* **Work item**: One number is the whole answer: the tally of lines in the records below that contain "http".

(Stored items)
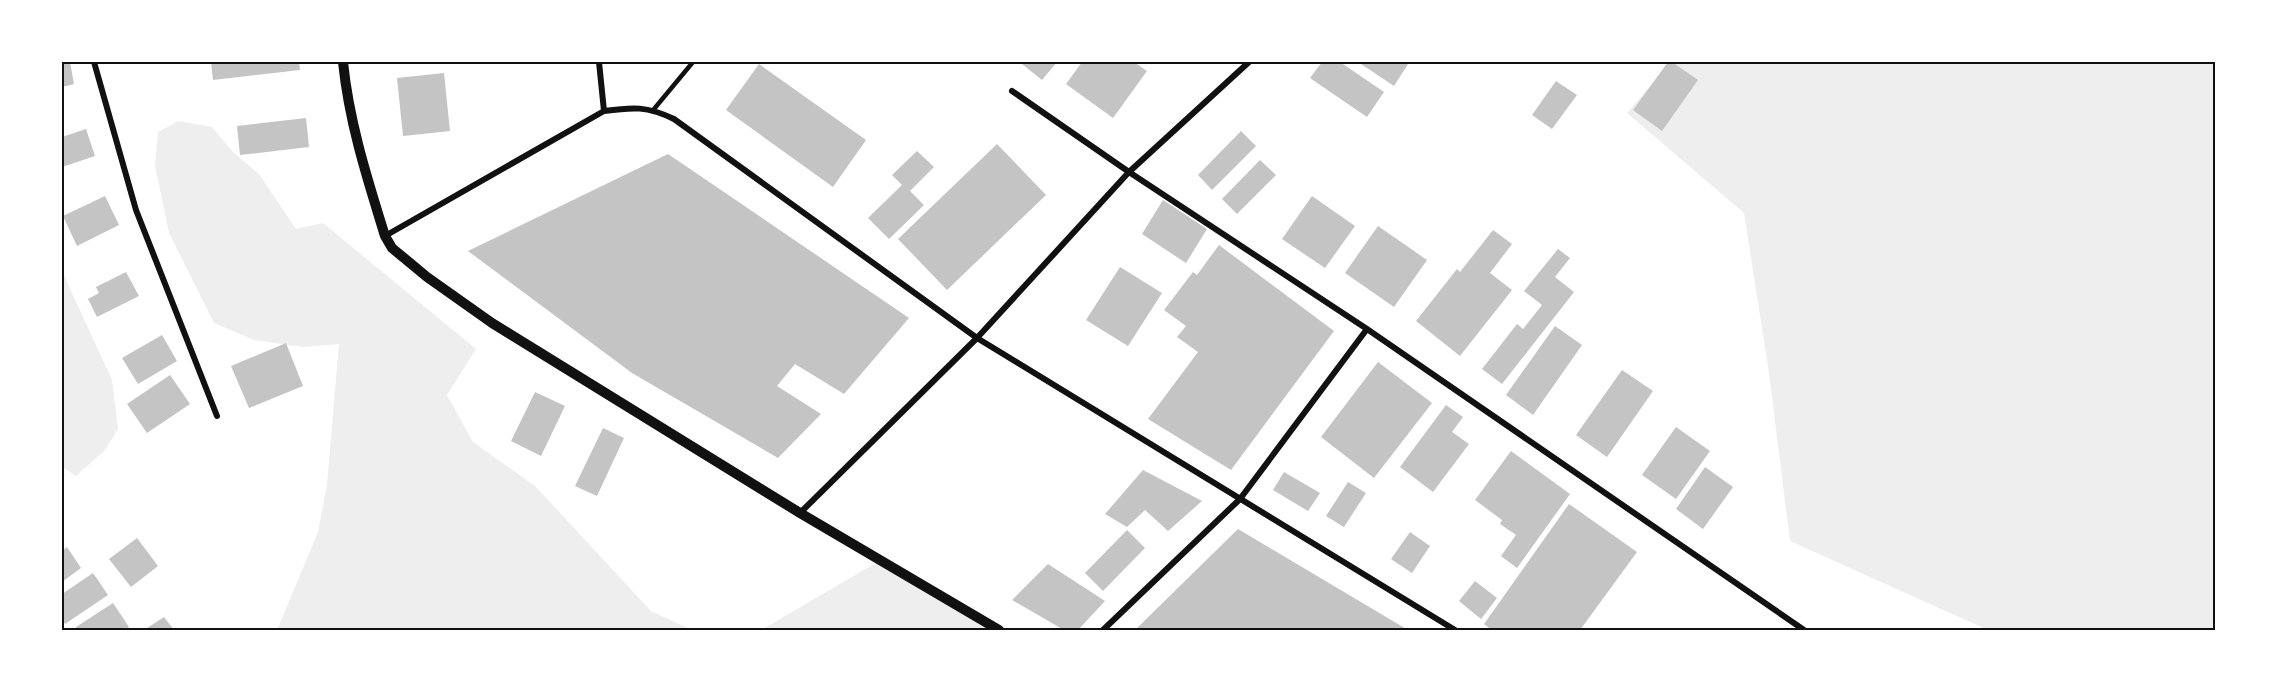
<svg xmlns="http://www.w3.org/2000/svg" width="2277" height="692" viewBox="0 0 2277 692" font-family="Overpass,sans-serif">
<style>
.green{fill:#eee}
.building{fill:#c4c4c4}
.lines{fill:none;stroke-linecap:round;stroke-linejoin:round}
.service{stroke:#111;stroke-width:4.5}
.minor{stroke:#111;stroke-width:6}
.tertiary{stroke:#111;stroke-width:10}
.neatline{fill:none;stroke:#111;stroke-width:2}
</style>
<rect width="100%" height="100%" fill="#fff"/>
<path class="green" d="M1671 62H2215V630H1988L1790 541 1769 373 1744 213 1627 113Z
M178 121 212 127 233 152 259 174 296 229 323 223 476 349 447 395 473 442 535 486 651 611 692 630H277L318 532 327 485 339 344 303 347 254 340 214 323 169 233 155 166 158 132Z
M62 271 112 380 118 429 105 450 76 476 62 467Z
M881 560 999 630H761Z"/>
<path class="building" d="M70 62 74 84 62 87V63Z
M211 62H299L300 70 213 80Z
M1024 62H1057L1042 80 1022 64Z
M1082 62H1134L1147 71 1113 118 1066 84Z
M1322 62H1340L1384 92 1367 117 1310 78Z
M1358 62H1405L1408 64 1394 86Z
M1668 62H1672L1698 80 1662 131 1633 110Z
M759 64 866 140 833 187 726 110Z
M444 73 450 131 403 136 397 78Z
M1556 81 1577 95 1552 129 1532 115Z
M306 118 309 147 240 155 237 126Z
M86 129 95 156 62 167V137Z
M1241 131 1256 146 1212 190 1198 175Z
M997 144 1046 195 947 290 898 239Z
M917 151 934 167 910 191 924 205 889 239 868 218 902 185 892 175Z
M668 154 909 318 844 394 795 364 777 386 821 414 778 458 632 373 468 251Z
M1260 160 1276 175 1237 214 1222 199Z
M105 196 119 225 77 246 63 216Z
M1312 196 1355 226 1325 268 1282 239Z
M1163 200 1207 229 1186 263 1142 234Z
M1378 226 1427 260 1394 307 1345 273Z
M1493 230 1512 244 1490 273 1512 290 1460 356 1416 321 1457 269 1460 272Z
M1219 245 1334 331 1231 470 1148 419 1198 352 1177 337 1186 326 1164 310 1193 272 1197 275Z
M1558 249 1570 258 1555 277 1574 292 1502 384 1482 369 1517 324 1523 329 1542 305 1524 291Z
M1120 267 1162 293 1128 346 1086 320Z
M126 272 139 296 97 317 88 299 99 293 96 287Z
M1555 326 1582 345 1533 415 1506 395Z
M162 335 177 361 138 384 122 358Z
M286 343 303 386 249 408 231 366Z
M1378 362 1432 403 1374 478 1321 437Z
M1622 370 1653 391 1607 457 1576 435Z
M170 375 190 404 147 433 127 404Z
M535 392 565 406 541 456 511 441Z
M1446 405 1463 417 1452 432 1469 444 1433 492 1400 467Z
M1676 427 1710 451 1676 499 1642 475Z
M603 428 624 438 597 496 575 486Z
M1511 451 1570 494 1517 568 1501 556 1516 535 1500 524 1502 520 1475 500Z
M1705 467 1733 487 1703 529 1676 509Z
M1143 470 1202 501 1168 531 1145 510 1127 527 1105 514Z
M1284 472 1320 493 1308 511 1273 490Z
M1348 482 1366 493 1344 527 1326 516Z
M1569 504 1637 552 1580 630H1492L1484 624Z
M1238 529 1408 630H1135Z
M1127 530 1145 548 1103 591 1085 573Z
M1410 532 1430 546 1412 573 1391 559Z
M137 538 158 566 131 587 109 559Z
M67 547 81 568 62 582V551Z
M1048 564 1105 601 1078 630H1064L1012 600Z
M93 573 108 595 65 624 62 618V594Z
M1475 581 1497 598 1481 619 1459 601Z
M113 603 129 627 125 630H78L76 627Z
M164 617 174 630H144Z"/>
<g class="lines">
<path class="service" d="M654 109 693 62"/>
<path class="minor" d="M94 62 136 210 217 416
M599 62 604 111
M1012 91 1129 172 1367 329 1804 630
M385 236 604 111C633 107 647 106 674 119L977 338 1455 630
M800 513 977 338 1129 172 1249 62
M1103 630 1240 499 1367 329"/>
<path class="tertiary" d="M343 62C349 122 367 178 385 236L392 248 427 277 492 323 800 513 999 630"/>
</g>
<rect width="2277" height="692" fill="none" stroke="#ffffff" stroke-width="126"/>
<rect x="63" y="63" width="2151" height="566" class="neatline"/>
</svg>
--
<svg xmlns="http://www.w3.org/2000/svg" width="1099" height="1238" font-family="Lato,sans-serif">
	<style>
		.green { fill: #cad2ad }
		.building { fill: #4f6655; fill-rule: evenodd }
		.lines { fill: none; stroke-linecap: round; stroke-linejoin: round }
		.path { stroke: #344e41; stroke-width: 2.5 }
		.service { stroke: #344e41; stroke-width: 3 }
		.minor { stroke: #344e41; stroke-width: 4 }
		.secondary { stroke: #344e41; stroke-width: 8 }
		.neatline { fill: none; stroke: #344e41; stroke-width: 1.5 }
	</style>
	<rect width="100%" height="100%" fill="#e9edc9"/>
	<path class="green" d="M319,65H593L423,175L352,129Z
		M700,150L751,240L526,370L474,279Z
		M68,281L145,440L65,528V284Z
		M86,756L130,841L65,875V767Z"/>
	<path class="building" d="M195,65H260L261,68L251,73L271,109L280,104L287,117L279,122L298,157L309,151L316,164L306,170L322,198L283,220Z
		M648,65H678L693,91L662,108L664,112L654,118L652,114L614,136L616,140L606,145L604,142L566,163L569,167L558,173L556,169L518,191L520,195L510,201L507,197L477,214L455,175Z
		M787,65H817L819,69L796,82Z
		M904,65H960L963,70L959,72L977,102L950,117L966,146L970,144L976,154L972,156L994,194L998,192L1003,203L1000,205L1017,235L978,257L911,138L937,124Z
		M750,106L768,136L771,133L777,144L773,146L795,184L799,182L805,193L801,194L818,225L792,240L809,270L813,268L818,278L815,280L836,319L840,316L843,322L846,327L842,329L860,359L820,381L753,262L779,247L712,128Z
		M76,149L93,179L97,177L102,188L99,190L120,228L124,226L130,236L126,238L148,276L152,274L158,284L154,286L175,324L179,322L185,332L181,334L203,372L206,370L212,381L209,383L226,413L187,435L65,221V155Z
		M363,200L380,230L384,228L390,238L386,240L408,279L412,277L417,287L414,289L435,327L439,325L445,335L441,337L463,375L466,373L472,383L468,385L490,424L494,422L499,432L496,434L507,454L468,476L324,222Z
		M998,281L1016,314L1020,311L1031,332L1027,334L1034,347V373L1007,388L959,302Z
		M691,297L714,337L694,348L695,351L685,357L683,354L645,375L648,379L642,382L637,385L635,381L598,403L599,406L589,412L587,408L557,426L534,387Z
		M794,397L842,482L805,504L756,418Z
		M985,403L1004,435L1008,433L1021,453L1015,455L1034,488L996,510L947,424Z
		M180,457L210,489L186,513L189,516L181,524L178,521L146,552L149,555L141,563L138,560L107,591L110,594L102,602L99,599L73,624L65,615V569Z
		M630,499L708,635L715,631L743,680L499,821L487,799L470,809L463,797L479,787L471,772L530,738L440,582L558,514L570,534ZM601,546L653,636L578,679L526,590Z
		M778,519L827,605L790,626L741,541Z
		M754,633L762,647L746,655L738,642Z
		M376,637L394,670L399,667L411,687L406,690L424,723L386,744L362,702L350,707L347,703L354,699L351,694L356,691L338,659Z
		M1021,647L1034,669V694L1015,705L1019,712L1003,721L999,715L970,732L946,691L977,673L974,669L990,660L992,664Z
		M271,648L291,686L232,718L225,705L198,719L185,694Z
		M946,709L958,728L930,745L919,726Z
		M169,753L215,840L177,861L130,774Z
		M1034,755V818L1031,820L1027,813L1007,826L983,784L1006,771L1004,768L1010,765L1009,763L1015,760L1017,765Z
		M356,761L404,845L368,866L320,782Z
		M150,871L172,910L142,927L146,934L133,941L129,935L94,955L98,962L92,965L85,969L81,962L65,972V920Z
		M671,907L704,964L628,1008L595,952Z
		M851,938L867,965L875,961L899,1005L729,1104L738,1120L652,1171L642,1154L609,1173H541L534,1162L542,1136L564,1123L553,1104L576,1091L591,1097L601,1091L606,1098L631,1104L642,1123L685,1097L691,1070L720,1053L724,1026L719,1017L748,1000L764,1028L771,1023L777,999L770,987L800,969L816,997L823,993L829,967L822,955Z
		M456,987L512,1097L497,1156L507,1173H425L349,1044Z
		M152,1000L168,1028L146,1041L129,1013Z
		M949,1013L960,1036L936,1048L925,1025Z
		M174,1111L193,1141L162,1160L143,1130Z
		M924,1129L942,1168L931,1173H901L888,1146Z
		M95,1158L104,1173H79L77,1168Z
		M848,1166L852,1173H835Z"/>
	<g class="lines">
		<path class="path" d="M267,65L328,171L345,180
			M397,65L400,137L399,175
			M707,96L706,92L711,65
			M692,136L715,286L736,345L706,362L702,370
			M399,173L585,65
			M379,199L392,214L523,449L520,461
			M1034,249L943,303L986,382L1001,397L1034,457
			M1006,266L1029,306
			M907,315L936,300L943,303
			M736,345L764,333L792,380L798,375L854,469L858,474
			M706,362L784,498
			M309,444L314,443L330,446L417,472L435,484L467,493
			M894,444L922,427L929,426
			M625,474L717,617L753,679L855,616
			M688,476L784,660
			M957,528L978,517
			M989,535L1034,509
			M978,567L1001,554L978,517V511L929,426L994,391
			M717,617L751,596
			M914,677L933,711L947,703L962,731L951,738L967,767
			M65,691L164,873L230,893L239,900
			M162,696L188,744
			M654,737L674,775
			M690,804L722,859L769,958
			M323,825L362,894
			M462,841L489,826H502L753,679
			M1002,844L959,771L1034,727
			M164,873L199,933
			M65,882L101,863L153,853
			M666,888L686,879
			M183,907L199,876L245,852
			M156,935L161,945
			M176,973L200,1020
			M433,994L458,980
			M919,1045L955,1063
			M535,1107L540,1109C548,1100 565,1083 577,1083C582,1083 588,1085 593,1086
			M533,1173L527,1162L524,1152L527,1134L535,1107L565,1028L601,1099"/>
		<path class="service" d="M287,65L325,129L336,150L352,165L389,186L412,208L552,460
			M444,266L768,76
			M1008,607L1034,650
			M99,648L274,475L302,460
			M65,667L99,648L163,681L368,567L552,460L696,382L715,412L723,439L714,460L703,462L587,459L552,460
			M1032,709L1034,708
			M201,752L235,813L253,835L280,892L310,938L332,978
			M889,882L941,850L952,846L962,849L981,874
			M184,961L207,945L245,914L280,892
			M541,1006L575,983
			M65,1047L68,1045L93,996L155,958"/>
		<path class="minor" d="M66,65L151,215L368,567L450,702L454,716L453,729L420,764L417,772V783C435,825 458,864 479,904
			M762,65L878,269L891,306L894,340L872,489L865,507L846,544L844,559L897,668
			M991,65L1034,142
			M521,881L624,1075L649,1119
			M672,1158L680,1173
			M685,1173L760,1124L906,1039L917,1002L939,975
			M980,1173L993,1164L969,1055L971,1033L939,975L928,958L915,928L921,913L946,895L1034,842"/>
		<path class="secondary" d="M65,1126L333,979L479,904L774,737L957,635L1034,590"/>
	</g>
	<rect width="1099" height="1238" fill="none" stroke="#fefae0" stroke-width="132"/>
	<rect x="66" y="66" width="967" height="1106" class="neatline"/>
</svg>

* **Result below**: 2